Work instruction: Please recast the lines from the line containing "L’utilisateur peut ainsi" up to and including the line containing "die door de" as a JSON list of strings, with one string per line and no blank lines.

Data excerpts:
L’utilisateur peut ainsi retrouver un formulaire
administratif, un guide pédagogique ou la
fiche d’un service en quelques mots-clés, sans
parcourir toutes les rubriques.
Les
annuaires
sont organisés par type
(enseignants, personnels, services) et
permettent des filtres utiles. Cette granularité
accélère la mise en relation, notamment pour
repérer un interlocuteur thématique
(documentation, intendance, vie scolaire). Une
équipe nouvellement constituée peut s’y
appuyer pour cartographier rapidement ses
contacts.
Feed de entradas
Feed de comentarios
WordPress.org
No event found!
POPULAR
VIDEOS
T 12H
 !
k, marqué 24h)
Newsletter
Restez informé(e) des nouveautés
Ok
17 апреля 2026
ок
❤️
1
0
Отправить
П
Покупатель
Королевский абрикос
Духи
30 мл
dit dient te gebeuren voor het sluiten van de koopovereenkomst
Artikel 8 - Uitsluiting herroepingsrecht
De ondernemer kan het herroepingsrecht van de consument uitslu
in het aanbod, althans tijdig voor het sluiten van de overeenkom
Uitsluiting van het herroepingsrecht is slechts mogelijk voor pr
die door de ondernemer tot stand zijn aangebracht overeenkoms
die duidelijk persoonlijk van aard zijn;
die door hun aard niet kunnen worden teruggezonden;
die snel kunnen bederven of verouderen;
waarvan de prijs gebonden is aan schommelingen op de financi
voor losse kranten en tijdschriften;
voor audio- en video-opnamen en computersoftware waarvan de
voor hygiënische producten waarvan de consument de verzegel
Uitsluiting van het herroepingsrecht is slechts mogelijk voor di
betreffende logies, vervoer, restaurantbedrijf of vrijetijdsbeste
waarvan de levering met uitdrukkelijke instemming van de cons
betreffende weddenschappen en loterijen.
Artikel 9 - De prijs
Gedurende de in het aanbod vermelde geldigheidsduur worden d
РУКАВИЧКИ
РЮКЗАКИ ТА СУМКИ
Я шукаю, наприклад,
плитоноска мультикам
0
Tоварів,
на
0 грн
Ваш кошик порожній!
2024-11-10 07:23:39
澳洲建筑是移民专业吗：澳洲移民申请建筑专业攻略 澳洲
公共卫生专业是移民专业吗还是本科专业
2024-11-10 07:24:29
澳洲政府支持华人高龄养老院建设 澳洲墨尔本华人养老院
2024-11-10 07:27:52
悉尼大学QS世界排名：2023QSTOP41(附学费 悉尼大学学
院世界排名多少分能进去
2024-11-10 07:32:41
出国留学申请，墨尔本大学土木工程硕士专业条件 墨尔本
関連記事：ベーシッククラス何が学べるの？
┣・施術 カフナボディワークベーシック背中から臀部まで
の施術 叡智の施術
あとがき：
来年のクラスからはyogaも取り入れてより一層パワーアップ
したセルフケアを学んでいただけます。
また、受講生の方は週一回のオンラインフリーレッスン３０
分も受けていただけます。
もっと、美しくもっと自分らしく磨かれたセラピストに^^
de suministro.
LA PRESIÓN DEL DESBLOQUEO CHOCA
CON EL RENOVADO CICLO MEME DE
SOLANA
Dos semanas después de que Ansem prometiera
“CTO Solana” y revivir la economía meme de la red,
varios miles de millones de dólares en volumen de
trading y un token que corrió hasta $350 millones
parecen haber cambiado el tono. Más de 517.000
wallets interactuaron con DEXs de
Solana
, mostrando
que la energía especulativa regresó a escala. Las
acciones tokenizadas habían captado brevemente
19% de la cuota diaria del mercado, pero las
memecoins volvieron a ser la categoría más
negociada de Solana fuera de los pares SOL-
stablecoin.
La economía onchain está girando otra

--

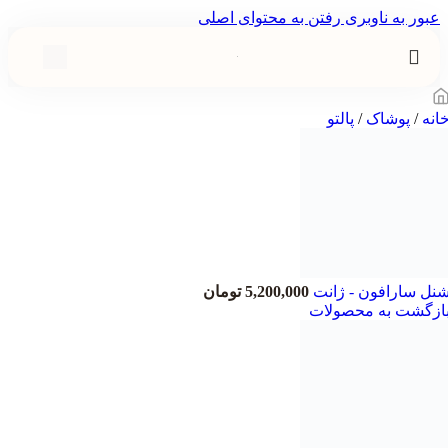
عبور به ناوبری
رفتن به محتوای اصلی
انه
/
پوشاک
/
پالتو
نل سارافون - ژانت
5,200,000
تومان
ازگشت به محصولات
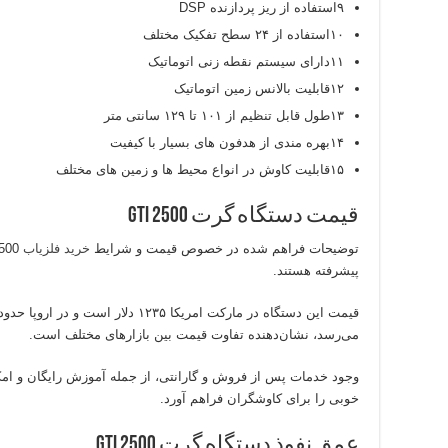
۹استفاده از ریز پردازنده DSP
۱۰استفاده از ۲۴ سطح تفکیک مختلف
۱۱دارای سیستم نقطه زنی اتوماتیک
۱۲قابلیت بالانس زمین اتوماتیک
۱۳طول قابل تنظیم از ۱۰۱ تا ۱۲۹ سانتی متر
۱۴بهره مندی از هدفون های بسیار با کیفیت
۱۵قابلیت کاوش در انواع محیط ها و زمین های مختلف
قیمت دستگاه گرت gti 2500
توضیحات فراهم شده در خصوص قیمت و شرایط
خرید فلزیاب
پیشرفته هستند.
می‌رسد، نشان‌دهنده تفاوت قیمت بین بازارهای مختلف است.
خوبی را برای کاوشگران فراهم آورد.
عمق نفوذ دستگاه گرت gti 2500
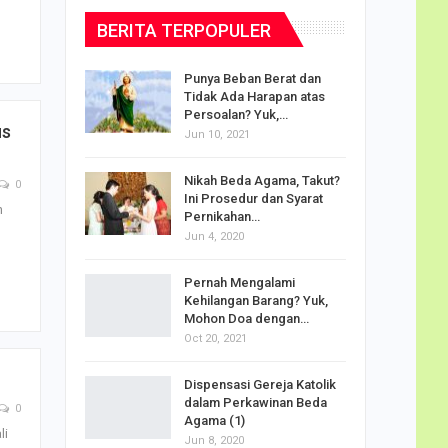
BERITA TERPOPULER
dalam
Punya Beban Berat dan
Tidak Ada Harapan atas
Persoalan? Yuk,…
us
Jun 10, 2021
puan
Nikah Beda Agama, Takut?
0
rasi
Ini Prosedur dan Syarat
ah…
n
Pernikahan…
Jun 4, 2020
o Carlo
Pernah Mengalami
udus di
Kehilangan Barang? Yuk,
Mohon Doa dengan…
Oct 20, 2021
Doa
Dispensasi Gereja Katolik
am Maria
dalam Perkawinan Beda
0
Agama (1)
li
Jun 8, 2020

---

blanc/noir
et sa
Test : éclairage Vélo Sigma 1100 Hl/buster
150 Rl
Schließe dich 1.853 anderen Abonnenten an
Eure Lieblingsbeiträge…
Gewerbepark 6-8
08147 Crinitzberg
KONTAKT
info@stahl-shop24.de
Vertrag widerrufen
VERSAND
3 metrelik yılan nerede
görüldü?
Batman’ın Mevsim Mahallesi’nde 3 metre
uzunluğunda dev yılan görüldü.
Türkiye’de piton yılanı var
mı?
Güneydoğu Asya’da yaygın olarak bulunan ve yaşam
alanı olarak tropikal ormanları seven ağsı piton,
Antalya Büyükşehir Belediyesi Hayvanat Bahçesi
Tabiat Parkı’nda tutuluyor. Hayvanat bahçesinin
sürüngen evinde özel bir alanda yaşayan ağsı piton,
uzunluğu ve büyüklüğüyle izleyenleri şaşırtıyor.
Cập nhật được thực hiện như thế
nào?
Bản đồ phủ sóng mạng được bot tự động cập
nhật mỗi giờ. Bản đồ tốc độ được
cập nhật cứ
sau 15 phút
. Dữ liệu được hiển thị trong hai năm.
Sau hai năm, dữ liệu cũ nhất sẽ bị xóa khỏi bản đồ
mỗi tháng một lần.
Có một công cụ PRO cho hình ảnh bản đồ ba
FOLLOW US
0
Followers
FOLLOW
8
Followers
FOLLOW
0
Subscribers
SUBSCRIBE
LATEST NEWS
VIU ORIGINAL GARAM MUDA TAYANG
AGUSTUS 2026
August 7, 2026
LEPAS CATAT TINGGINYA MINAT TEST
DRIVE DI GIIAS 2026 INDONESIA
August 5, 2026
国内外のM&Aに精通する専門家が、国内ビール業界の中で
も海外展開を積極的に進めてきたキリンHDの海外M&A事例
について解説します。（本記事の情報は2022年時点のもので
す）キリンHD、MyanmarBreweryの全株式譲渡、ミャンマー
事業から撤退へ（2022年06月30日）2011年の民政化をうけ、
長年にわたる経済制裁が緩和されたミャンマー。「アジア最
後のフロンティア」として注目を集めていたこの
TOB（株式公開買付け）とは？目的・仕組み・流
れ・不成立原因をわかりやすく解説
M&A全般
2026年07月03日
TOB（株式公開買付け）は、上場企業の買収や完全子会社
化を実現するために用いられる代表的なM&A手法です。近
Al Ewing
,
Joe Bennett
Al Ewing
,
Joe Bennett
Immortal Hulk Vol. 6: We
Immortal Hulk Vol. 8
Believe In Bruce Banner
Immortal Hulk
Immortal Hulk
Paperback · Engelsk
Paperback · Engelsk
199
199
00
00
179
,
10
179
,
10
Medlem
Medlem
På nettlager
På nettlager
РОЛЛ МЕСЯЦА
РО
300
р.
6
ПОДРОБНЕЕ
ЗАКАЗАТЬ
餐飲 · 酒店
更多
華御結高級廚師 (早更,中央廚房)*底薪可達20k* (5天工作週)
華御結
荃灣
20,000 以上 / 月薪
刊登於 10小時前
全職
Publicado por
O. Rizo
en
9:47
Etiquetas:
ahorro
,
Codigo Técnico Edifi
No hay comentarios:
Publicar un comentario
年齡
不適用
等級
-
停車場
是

Response to the exercise:
[
  "L’utilisateur peut ainsi retrouver un formulaire",
  "administratif, un guide pédagogique ou la",
  "fiche d’un service en quelques mots-clés, sans",
  "parcourir toutes les rubriques.",
  "Les",
  "annuaires",
  "sont organisés par type",
  "(enseignants, personnels, services) et",
  "permettent des filtres utiles. Cette granularité",
  "accélère la mise en relation, notamment pour",
  "repérer un interlocuteur thématique",
  "(documentation, intendance, vie scolaire). Une",
  "équipe nouvellement constituée peut s’y",
  "appuyer pour cartographier rapidement ses",
  "contacts.",
  "Feed de entradas",
  "Feed de comentarios",
  "WordPress.org",
  "No event found!",
  "POPULAR",
  "VIDEOS",
  "T 12H",
  " !",
  "k, marqué 24h)",
  "Newsletter",
  "Restez informé(e) des nouveautés",
  "Ok",
  "17 апреля 2026",
  "ок",
  "❤️",
  "1",
  "0",
  "Отправить",
  "П",
  "Покупатель",
  "Королевский абрикос",
  "Духи",
  "30 мл",
  "dit dient te gebeuren voor het sluiten van de koopovereenkomst",
  "Artikel 8 - Uitsluiting herroepingsrecht",
  "De ondernemer kan het herroepingsrecht van de consument uitslu",
  "in het aanbod, althans tijdig voor het sluiten van de overeenkom",
  "Uitsluiting van het herroepingsrecht is slechts mogelijk voor pr",
  "die door de ondernemer tot stand zijn aangebracht overeenkoms"
]